Thanatos wrote: Among the anime/manga fans, cels collectors are very marginal, compared to figures collectors for example. It's not a very well-known sector (or I don't think so to be exact) and it's very costly.
I would agree heartily to the first. I went to AnimeNext for three years, presenting regularly on cel collecting, before meeting even one other collector (besides Starfighter, whom I roped into presenting with me). It does seem to be a very fringy area of interest. I'd guess, however, that there is a somewhat larger circle of American animation art collectors, especially of Disney and classic Warner Brothers art. Part of this is reflected by the greater number of online sites offering such art, and the relatively higher prices it commands.
I'd differ on the last point. Compared to high-end resin-cast figures, animation art is not very costly, at least not for most series or movies. That is one of the things that attracted me and kept me in the field. Why should I pay perhaps a hundred dollars or more for one of a couple hundred (for a limited edition) examples of a plastic image of a character or mecha, when for the same money I could get "the" image that was actually used to make a critical episode of a series or movie I admire?

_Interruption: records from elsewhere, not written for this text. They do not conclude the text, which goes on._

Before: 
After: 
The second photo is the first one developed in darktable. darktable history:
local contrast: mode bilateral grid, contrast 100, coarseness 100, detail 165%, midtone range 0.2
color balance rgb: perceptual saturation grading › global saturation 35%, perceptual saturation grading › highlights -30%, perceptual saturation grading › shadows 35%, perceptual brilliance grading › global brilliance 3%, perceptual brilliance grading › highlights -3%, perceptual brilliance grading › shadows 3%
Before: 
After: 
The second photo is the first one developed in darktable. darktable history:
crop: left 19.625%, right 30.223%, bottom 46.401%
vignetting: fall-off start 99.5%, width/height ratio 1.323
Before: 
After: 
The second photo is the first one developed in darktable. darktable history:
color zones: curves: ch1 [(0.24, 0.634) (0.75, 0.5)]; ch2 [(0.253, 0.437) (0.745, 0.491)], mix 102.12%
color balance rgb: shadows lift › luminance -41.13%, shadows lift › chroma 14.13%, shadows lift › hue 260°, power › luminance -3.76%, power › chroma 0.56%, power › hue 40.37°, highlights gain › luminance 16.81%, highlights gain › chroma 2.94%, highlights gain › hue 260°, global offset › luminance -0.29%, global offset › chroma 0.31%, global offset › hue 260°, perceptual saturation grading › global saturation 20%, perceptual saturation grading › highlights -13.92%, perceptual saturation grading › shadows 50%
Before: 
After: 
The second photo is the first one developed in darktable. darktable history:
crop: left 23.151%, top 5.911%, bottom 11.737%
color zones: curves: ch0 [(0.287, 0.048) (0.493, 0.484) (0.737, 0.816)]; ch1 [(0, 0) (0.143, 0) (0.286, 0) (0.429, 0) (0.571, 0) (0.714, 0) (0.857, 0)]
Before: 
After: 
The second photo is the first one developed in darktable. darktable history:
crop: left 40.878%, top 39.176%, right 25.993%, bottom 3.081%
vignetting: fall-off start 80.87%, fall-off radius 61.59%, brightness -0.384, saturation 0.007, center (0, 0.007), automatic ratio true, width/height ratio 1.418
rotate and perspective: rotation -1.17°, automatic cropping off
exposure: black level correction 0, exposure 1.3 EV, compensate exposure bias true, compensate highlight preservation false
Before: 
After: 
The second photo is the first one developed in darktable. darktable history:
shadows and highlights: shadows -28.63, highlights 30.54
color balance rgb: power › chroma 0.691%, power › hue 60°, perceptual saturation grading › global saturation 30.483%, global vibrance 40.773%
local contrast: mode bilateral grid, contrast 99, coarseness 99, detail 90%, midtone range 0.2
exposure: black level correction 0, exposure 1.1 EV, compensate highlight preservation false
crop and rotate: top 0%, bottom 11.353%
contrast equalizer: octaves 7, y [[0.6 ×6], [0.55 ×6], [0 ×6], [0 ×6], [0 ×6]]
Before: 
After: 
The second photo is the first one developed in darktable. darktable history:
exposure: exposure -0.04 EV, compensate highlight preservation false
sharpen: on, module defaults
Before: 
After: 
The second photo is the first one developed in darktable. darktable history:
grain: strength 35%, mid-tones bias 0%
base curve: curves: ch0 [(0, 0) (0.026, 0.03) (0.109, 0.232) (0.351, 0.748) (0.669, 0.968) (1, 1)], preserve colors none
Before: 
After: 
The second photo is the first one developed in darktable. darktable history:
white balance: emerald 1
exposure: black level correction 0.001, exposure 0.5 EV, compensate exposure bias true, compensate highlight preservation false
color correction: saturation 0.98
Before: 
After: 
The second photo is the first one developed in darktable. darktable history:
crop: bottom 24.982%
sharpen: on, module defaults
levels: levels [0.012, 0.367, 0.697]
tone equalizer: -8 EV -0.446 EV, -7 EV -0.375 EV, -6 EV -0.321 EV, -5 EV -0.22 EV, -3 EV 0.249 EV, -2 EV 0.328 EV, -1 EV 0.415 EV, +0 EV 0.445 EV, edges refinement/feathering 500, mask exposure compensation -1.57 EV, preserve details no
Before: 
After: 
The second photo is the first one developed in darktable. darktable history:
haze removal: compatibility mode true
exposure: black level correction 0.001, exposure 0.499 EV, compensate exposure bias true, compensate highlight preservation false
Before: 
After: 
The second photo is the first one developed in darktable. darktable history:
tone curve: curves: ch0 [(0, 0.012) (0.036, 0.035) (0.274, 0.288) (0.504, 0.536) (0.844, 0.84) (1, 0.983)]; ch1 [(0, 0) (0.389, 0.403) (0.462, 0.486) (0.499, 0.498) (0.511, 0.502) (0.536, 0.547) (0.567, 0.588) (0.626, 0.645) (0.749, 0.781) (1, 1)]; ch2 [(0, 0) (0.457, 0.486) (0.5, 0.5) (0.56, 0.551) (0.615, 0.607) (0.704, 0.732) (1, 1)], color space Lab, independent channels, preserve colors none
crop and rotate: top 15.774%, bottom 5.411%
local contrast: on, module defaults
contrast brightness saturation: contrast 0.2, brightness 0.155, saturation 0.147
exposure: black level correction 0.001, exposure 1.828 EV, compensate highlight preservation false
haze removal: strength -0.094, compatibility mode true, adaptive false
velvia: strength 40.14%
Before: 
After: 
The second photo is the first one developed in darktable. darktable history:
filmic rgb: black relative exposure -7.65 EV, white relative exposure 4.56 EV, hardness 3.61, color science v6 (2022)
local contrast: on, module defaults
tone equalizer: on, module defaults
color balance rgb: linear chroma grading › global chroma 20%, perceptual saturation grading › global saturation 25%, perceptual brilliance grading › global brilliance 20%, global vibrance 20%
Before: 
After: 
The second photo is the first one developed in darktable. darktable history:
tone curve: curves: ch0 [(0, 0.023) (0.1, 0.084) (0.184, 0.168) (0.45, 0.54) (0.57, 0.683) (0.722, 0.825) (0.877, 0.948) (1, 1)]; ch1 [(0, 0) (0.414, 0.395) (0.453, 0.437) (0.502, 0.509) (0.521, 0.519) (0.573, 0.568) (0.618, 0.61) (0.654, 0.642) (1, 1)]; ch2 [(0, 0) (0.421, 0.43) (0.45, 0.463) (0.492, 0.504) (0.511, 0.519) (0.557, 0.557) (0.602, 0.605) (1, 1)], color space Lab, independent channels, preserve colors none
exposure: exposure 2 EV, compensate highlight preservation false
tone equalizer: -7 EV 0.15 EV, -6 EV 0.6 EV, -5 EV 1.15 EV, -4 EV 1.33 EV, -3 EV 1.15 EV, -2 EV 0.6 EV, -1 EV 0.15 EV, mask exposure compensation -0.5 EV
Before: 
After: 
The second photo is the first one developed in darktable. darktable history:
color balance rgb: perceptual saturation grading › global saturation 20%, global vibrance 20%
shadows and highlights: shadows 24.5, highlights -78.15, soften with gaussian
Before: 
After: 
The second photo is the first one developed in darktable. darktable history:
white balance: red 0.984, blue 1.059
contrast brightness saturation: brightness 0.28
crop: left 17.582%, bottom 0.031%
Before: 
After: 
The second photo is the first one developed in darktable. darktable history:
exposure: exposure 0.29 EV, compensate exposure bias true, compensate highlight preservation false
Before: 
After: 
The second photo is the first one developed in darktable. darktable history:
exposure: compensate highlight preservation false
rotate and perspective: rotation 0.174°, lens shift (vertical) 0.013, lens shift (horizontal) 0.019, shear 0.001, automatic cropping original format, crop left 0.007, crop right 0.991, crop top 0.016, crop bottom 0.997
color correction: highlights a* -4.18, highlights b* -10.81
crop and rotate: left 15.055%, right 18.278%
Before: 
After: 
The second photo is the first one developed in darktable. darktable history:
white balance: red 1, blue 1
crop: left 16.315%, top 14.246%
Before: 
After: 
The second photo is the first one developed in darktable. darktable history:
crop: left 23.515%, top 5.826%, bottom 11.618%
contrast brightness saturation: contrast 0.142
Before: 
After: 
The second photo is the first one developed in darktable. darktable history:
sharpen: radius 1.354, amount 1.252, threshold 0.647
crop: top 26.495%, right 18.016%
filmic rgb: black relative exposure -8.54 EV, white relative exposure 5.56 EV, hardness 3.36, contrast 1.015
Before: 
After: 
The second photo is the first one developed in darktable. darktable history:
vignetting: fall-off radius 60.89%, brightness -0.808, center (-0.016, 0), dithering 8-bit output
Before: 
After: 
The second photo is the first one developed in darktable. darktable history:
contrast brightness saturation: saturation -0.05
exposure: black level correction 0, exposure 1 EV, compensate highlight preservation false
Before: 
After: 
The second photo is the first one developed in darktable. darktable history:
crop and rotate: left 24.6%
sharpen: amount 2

For what it's worth, about a year ago I did a bean-count of Beta participants. At that time, 970 persons had registered on the site from its origins in 2002 to 2011, and during a given ten-day period I found that 108 members visited the site at least once. Considering that many people who registered visited only once before deciding that it was not their bag, that was a pretty healthy ratio. Still, it suggests that the total number of animation art collectors, lurkers, hoarders, souvenir-buyers, as well as hard-bitten enthusiasts like ourselves is probably numbered in the low thousands rather than the millions.
Which is nice when a really nice item is up FA and I'm patiently auction-sitting and counting down the seconds before unloading my bid.